De aandelen worden echter door VLABEL gewaardeerd op 370.425,67 euro. VLABEL gaat hierbij uit van de intrinsieke waarde van de aandelen zoals blijkt uit de jaarrekening van het laatst afgesloten boekjaar, vermeerderd met de geprorateerde winst van het lopende boekjaar tot op de datum van overlijden.

De erfgenamen gaan niet akkoord met deze waardebepaling. Zij wijzen er onder meer op dat de aandelen door de administratie werden gewaardeerd op basis van de balans van 31 december 2017, terwijl er op 28 maart 2018 nog een kapitaalvermindering werd doorgevoerd van 144.000 euro tot aanzuivering van een negatieve rekening-courant van de erflater.

Hof van beroep te Gent

Het hof stelt dat de verkoopwaarde op de dag van het overlijden dient te worden aangegeven. Hierbij mag in de regel geen rekening worden gehouden met feiten die zich na het overlijden voordoen, ongeacht of deze feiten de waarde van de aandelen in positieve of in negatieve zin beïnvloeden. Zo kan dus geen rekening worden gehouden met de kapitaalvermindering die werd doorgevoerd in maart 2018, ook al diende deze om de rekening-courant van de erflater aan te zuiveren. De erfgenamen kunnen ter zake geen compensatie doorvoeren.

Volgens het hof kan niet zomaar worden aangenomen dat de waarde waartegen de aandelen in juli 2018 werden verkocht de waarde op het ogenblik van overlijden vertegenwoordigt, onder meer gelet op het tijdsverloop na het overlijden. De administratie heeft de aandelen gewaardeerd tegen hun intrinsieke waarde per 31 maart 2017 vermeerderd met de geprorateerde winst van het boekjaar tot op het ogenblik van het overlijden. Het hof oordeelt dat deze proratering een objectieve en controleerbare methode is om tot de winst op het ogenblik van het overlijden te komen.
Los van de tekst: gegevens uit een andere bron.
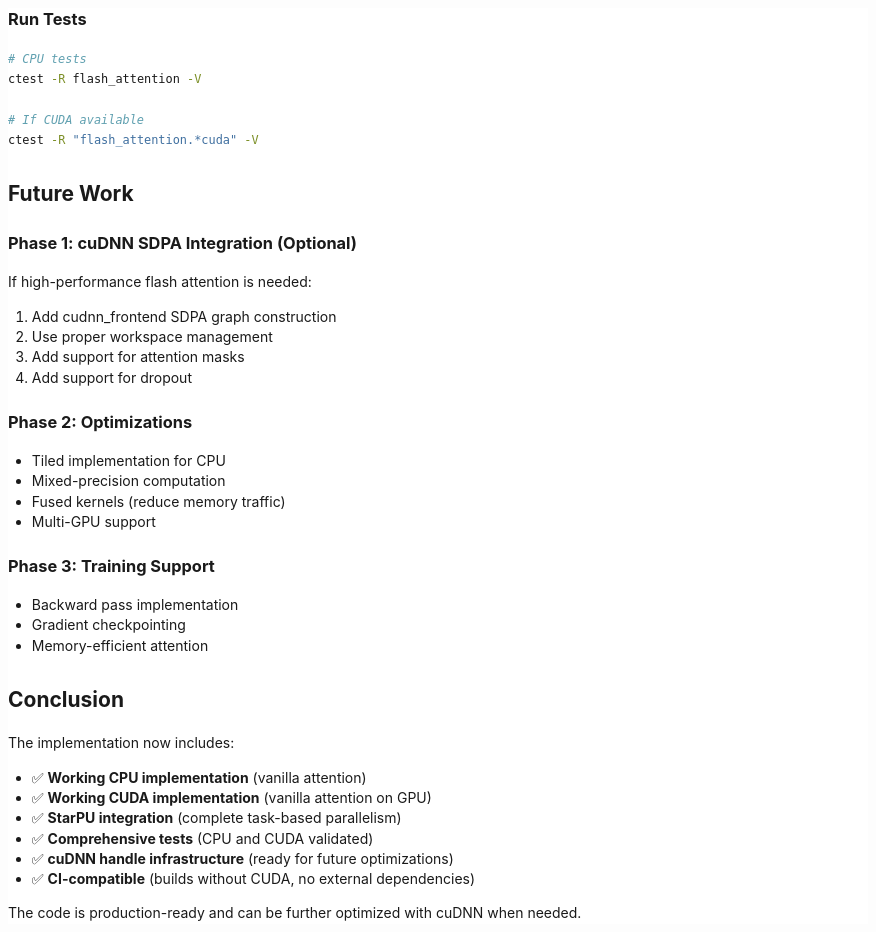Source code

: ### Run Tests
```bash
# CPU tests
ctest -R flash_attention -V

# If CUDA available
ctest -R "flash_attention.*cuda" -V
```

## Future Work

### Phase 1: cuDNN SDPA Integration (Optional)
If high-performance flash attention is needed:
1. Add cudnn_frontend SDPA graph construction
2. Use proper workspace management
3. Add support for attention masks
4. Add support for dropout

### Phase 2: Optimizations
- Tiled implementation for CPU
- Mixed-precision computation
- Fused kernels (reduce memory traffic)
- Multi-GPU support

### Phase 3: Training Support
- Backward pass implementation
- Gradient checkpointing
- Memory-efficient attention

## Conclusion

The implementation now includes:
- ✅ **Working CPU implementation** (vanilla attention)
- ✅ **Working CUDA implementation** (vanilla attention on GPU)
- ✅ **StarPU integration** (complete task-based parallelism)
- ✅ **Comprehensive tests** (CPU and CUDA validated)
- ✅ **cuDNN handle infrastructure** (ready for future optimizations)
- ✅ **CI-compatible** (builds without CUDA, no external dependencies)

The code is production-ready and can be further optimized with cuDNN when needed.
De erfgenamen stellen echter dat bij de waardering van de aandelen dient rekening te worden gehouden met de afhankelijkheid van de onderneming van haar enige bestuurder en met een liquiditeitsrisico op de aandelen. Zij bepalen de waarde van de onderneming aan de hand van haar rendementswaarde op basis van de EBITDA van de vennootschap met multiple 5.

Het hof heeft oor voor deze argumenten en stelt dat de intrinsieke waarde van een onderneming geen rekening houdt met haar toekomstige rentabiliteit, wat in het geval van een KMO geleid door een enige bestuurder (de erflater) die actief is in een traditionele sector (elektriciteitswerken) een vertekend beeld kan geven van de waarde van de aandelen.

Bij de waardebepaling van aandelen dient dus rekening te worden gehouden met de economische en feitelijke omstandigheden waarin de betrokken onderneming zich bevindt. Het hof merkt op dat waardebepaling geen exacte wetenschap is en dat verschillende waarderingsmethodes kunnen leiden tot een verschillend resultaat. Bij het bepalen van de verkoopwaarde kan om die reden gebruik gemaakt worden van een aantal waarderingsmethodes waarvan een gemiddelde wordt genomen.

Aangezien de door beide partijen gehanteerde methodes redelijk en aanvaardbaar zijn, maar het gebruik van een unieke waarderingsmethode in dit concrete geval een vertekend beeld van de waarde van de BV geeft, hanteert het hof een gemiddelde van beide methodes om de verkoopwaarde van de aandelen op de datum van het overlijden te bepalen.